*Questions*.
1. In the Rubens exhibition review, are the following statements true? Answer yes or no for each and quote the words of the review that settle it.
(a) The show opens with the theme of poetry as landscape.
(b) The Garden of Love was lent to the show by Tate Britain.
(c) Anthony van Dyck followed Rubens from Antwerp.
2. Carry the Rubens exhibition review on from its last sentence.

*Extract*.

Rubens and His Legacy Van Dyck to Cézanne is to “bring together masterpieces produced during his lifetime, as well as major works by great artists who were influenced by him in the generations that followed” and to do so “through the lens of six themes: power, lust, compassion, elegance, poetry and violence”.
The show starts with Poetry as landscape and makes a good case for Rubens (1577-1640) as a master for Constable (possibly fresh in visitors’ minds from the V&A), Turner (early, not late as recently at Tate Britain) and Gainsborough; as an example, Rubens’ Landscape with a Rainbow (c 1630, below top) and Constable’s Cottage at East Bergholt (c1833, below lower):
And under the same theme, Rubens’ The Garden of Love (c1635, below top) has its successors, for example Watteau’s Pleasures of the Ball (1715-17, below lower). Given its size, the Rubens is a remarkable loan from the Prado, impressive in colour and composition, but even an admirer of the baroque might wonder about the number of putti.
The Elegance theme is an exploration of Rubens’ portraiture - Portrait of Maria Grimaldi and Dwarf (c1607, below left) - particularly in Genoa where Anthony van Dyck - A Genoese Noblewoman and Her Son (c1626, below right) - would follow him from Antwerp. Reynolds, Lawrence and Gainsborough were the English examples of other portrait painters in sway to Rubens.

*Dataset content*.

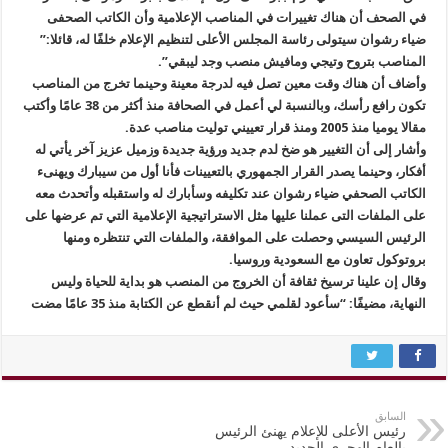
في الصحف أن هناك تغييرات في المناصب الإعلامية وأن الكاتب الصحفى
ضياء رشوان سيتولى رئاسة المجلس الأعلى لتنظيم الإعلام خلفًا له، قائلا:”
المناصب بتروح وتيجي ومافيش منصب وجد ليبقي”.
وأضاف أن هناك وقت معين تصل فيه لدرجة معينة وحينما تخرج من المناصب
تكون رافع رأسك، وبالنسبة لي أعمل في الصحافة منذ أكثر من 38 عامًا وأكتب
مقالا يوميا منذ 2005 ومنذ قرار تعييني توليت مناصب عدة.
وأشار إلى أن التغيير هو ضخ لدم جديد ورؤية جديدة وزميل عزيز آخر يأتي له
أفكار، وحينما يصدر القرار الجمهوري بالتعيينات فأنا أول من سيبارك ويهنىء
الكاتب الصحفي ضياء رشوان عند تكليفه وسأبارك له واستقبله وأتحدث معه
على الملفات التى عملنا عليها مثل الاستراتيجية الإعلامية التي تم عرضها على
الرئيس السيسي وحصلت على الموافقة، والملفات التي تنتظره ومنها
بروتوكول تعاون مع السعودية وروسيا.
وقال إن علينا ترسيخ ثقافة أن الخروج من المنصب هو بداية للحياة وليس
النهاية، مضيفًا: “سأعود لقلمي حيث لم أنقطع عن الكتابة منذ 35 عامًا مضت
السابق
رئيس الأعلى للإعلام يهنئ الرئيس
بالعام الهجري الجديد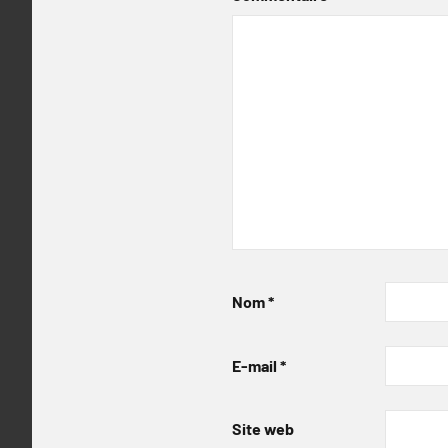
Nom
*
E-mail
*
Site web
--
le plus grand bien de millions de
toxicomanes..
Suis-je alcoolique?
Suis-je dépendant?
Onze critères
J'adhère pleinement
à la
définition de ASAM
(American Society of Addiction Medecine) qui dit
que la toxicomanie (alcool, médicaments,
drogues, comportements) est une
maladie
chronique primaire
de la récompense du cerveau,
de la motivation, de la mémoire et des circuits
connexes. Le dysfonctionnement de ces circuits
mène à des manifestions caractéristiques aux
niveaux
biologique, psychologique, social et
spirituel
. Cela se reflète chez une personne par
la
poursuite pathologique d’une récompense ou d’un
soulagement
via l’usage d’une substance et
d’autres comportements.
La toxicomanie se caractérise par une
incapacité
==
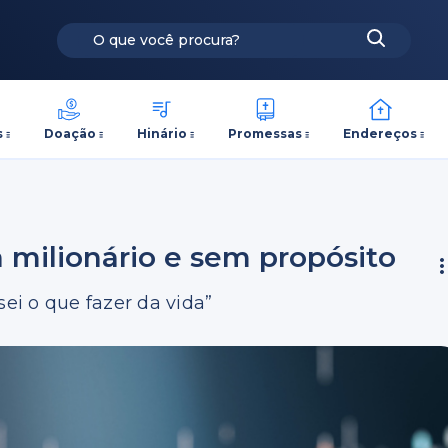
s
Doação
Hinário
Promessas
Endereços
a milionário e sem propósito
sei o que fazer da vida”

*Task-by-task answers*.
1.
(a) Yes: "The show starts with Poetry as landscape".
(b) No: "the Rubens is a remarkable loan from the Prado".
(c) Yes: "would follow him from Antwerp".

2.
Power reflects aspects of Rubens’ access as a diplomat to European monarchy. The RA has provided an informative close-up visual display of his ceiling for the Banqueting House in Whitehall. I’ve only been able to study The Apotheosis of James I (1635 below) previously at a distance - an enjoyable break from the death by PowerPoint going on below. Rubens’ masterpiece was a major influence on Thornhill’s Painted Hall at Greenwich Hospital completed nearly a century later.
Compassion covers the religious works which Rubens’ studio produced in quantity. His St Cecilia (1620, below top) was donated to the Vienna Akademie in 1821, becoming the model for an allegory of music by 23-year old Gustav Klimt (1885, below lower) and given the same name.
This is followed contrastingly by Violence with its striking Tiger, Lion and Leopard Hunt from Rennes (1616, below and in the poster above), inspiring to Delacroix and others:
The show ends with Lust, the label for Rubens’ mythological nudes which reveal his ability to capture figure movement and skin hue, for example Pan and Syrinx (1617 below):
There are numerous works by painters following Rubens’ example – Daumier, Cezanne, Renoir - an examination developed further by La Pelegrina, an accompanying selection by Jenny Saville of “paint made flesh” by painters who, she feels, connect with Rubens, including Picasso, Freud, Bacon, Auerbach, Sarah Lucas and Saville herself.
Rubens and His Legacy continues at the RA until 10 April. Although there are some of Rubens’ masterpieces on show, the ratio of his works to those by his followers, some rather dull, is nearing the acceptable minimum.